Tasks and exercises →
• a. Answer these three questions using the glossary entry on prompt engineering:
(i) In what year did the phrase "prompt engineering" enter general use?
(ii) Which companies publish prompt engineering guidance for developers?
(iii) What does the entry say a well-written prompt is?
• b. Reproduce the glossary entry on prompt engineering word for word between "Prompt engineering is the practice" and "adds around it.", inclusive.

Glossary

What is prompt engineering?

Prompt engineering is the practice of designing, refining, and testing the instructions given to a generative AI system so its responses are more accurate, useful, and on-task. The "prompt" is everything the model sees before it answers — the user's question, plus any system instructions, examples, retrieved context, and structural guidance the developer adds around it.

The term covers a spectrum, from a marketer tweaking the wording of a ChatGPT request, to an AI team writing the multi-thousand-token system prompt that governs a production AI agent. OpenAI, Anthropic, Google Cloud, IBM, and AWS all publish prompt engineering guidance for developers building on their models.

This page covers what prompt engineering is, how it works, the standard techniques, what good prompts can and cannot do on their own, how prompt engineering compares to fine-tuning and retrieval-augmented generation, how it is evolving into context engineering, and what prompt engineering looks like inside a production customer service AI.

Prompt engineering in one sentence

Prompt engineering is the discipline of writing the instructions that tell a generative AI model what to do, what not to do, and how to do it well.

Where the term comes from

The phrase entered general use in 2022, as developers building on GPT-3 discovered that small changes in wording produced large changes in output quality. The early framing was almost mystical — "prompt whisperer," "prompt magic" — and most of the writing on the topic treated it as an art.

That framing has aged. Modern prompt engineering is a measurable, iterative engineering discipline with established techniques, documented patterns, and built-in evaluation. The art-vs-science framing is less useful today than it once was. A well-written prompt is a hypothesis the team tests, measures, and revises.

The word "prompt" itself is older than generative AI — it has been used for decades to mean the cue that elicits a response, whether from a person, a command-line interface, or an earlier generation of language model. Generative AI inherited the term and gave it weight.

Source information →
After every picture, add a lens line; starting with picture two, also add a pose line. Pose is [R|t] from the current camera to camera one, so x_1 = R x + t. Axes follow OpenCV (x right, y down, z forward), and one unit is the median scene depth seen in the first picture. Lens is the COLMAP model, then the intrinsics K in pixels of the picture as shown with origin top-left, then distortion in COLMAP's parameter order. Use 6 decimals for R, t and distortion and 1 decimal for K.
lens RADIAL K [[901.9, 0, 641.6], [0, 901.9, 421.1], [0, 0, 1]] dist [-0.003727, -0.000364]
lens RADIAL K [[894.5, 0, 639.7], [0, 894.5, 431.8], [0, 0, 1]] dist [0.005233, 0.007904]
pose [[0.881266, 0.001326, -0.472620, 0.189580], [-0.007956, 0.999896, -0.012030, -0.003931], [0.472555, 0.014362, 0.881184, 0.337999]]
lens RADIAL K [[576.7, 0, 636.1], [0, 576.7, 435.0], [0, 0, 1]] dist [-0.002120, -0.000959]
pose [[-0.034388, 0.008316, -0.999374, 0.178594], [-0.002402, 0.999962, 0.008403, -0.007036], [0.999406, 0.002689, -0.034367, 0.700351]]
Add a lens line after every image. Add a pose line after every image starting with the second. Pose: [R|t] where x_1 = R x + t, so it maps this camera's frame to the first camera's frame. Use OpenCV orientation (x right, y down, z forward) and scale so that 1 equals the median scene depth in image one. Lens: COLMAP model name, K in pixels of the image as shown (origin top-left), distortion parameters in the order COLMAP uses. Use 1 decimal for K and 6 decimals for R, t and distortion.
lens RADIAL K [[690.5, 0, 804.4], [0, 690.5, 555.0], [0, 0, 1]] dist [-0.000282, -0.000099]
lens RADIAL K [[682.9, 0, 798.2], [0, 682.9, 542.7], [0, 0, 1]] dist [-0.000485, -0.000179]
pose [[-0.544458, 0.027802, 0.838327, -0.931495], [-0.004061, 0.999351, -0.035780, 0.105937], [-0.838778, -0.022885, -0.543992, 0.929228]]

Results →
• a.
(i) 2022.
(ii) OpenAI, Anthropic, Google Cloud, IBM, and AWS.
(iii) A hypothesis the team tests, measures, and revises.

• b.
Prompt engineering is the practice of designing, refining, and testing the instructions given to a generative AI system so its responses are more accurate, useful, and on-task. The "prompt" is everything the model sees before it answers — the user's question, plus any system instructions, examples, retrieved context, and structural guidance the developer adds around it.